Badischer Blinden- und SehbehindertenvereinDer Auslöser war ein Treffen beim Maimarkt 2015. Die CDU hatte ihren Stand schräg gegenüber des Badischen Blinden- und Sehbehindertenvereins und während des Standdienstes der JU-Mitglieder kam man ins Gespräch. Der Verein hatte einen Parcours aufgebaut, in dem ein Wegabschnitt simuliert wurde, inklusive Mülltonnen, Blumenkübeln und Ampelmasten, den man blind zu bewältigen hatte, um für die Herausforderungen der Sehbehinderten zu sensibilisieren.
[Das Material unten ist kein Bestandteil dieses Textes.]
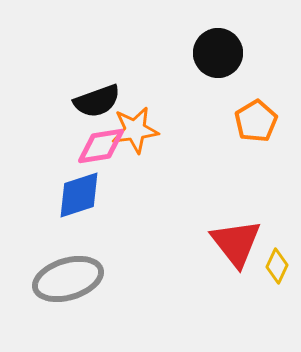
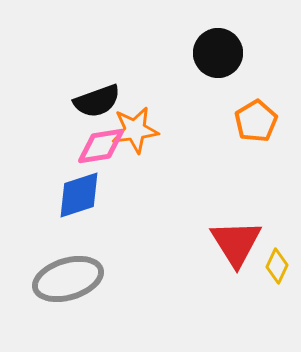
red triangle: rotated 6 degrees clockwise
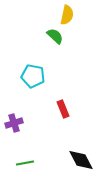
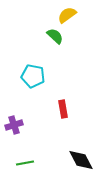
yellow semicircle: rotated 138 degrees counterclockwise
red rectangle: rotated 12 degrees clockwise
purple cross: moved 2 px down
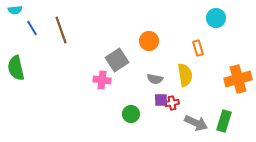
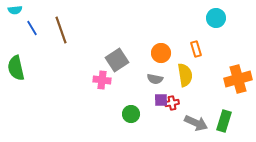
orange circle: moved 12 px right, 12 px down
orange rectangle: moved 2 px left, 1 px down
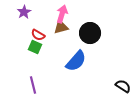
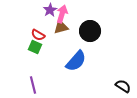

Gestern folgte nun der vereinbarte Austausch im JU-Stadtbüro. Karlheinz Schneider, der seit über 30 Jahren an der Spitze des Vereins steht, berichtete uns eindrucksvoll aus dem Alltag der Blinden und Sehbehinderten und klärte über die Ziele des Vereins auf. So setzt man sich für mehr akustische Signale an Ampelanlagen oder auch an Straßenbahnhaltestellen ein und wünscht sich generell mehr Barrierefreiheit im öffentlichen Raum, um Straßen einfacher überqueren und sich besser orientieren zu können. Etwa 500 Sehbehinderte gibt es schätzungsweise im Mannheimer Stadtgebiet, für die der Verein Beratungsangebote auch auch soziale Angebote bereithält. Von großer Bedeutung ist auch der Kontakt zur Lokalpolitik, weshalb man sich regelmäßig an die Fraktionen im Gemeinderat wendet und auf die Ziele aufmerksam macht. Anschaulich gemacht wurden mit Hilfe von verschiedenen Brillen auch diverse Sehbedinderungen wie der Graue Star. Auf großes Interesse stießen in unserem vollen JU-Stadtbüro auch die Braille-Schrift und die elektronischen Geräte, mit deren Hilfe das Schreiben von Notizen auf Blindenschrift ermöglicht wird. Wir waren sehr beeindruckt und löcherten Karlheinz Schneider über zwei Stunden mit Fragen, auf die er geduldig einging. Ein toller beeindruckender Abend!